“Never,” agreed Leigh. “Of course Priscilla was no ordinary girl.”
My father showed little enthusiasm. He quite liked Leigh, who was not unlike himself and different from Edwin, of whom he had a very poor opinion. I thought resentfully: I suppose he is glad to have his daughter taken off his hands.
“There should be no delay,” said my mother. “I daresay you will be called away, Leigh, all too soon.”
Leigh agreed that it might be so and arrangements went afoot with all speed.
Christabel came over from Grassland Manor to congratulate me. She had left plump Thomas Junior in his nurse’s charge. She hated to leave him for long but she had to come and wish me well.
She came to my room for a tete-a-tete.
Leigh had always loved me, she said. She had been envious because he had never looked at her. She lowered her gaze and said: “Priscilla, what about Carlotta?”
“He knows. I told him. I wouldn’t marry him without his knowing.”
“And he… understands?”
“Yes, he understands. He said … Oh, Christabel, this makes me so happy … he says that we must work out some plan to get her with us, so that she can be with her mother. He knows me so well. He knows exactly what I want.”

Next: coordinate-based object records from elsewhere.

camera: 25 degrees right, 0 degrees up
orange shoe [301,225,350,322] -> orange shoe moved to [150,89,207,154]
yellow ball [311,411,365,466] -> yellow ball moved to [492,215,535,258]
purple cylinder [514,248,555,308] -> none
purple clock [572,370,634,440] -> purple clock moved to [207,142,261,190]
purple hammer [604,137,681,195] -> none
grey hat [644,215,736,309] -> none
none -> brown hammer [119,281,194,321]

“He will be a good husband to you, Priscilla, and there is nothing so wonderful in life as a happy marriage.”
“You should know,” I said. “You are one of the fortunate ones who have achieved it.”
“And I don’t deserve it. That’s the point.”
“Nonsense. Ask Thomas whether you do or not. You have made him a very happy man.”
“Yes, he is happy, and that is something, isn’t it? At least I am responsible for that.”
“You must stop reproaching yourself, Christabel. You still do it, you know.”
“I was so envious. Envy is a deadly sin, Priscilla.”
“Well, you are rid of yours now. Wish me happiness like yours.”
“I do,” she answered, “with all my heart.”
Harriet came over a few days before the wedding accompanied by Gregory, Benjie and Carlotta.
That Harriet was delighted was obvious.
“It was what I wanted for you and Leigh,” she told me. “I can’t tell you how happy this has made me. I was an Eversleigh once … when I married Toby … and I was proud to be one. Now I shall have an Eversleigh for a daughter-in-law and I tell you this, there is no one I would rather have.”
“You have always been so good to me, Harriet. I have told Leigh about Carlotta.”
She nodded.
“It makes no difference. He still wants to marry me.”
“I should not think much of him if he did not.”
“He says that in time she should come to live with us.”
She took my hand and pressed it. “He’s right. Oh, isn’t this a lovely solution to our little drama? Wedding bells. It was always a popular finale. And so they lived happily ever after! That was always my favourite line.”
“A fairy tale ending,” I said. “But life is not a fairy tale.”
She looked at me sharply and again I had that impulse to tell her about Beaumont Granville. I must not. Nobody must know. I promised myself that I was going to forget he had ever existed. I was going to wipe out the memory of that night forever.
Leigh had to go to London. He would not go to Court but he would frequent the coffeehouses there where it was possible to pick up the latest news, for in these shops men of the Court, soldiers, politicians, wits and gossips, gathered and talked together with the utmost indiscretion.
I didn’t want him to go. I was afraid that something would happen to him. With every passing day I realized how important he was to me. I was even beginning to see that what had happened with Jocelyn was not the grande passion I had imagined it to be.
Jocelyn had been a handsome boy in danger. We were alone on an island … two young people . . , and we had loved in a natural way. It happened so quickly. We were in love and we knew we could quickly be parted, so we foolishly snatched at those moments.
We had talked of marriage. For a night we were as married people. Now I began to wonder what would have happened if he had escaped, if we had married. I was realizing that this growing emotion I felt for Leigh was strong and steady, unwavering, the sort of love I had seen between my mother and father. It was the true love, the love of endurance which nothing could change … not the flimsy stuff which is airy romance.
It was Leigh whom I loved. That was why I feared for him when he went to London, why I attempted to gather news of what was . happening, why I began to fear another civil war, a rebellion … . just as my mother did. And this was not due to patriotic fears for our i country but simply that we were women who wanted to protect our . men.
It was a great revelation. I loved Leigh and we were to be married.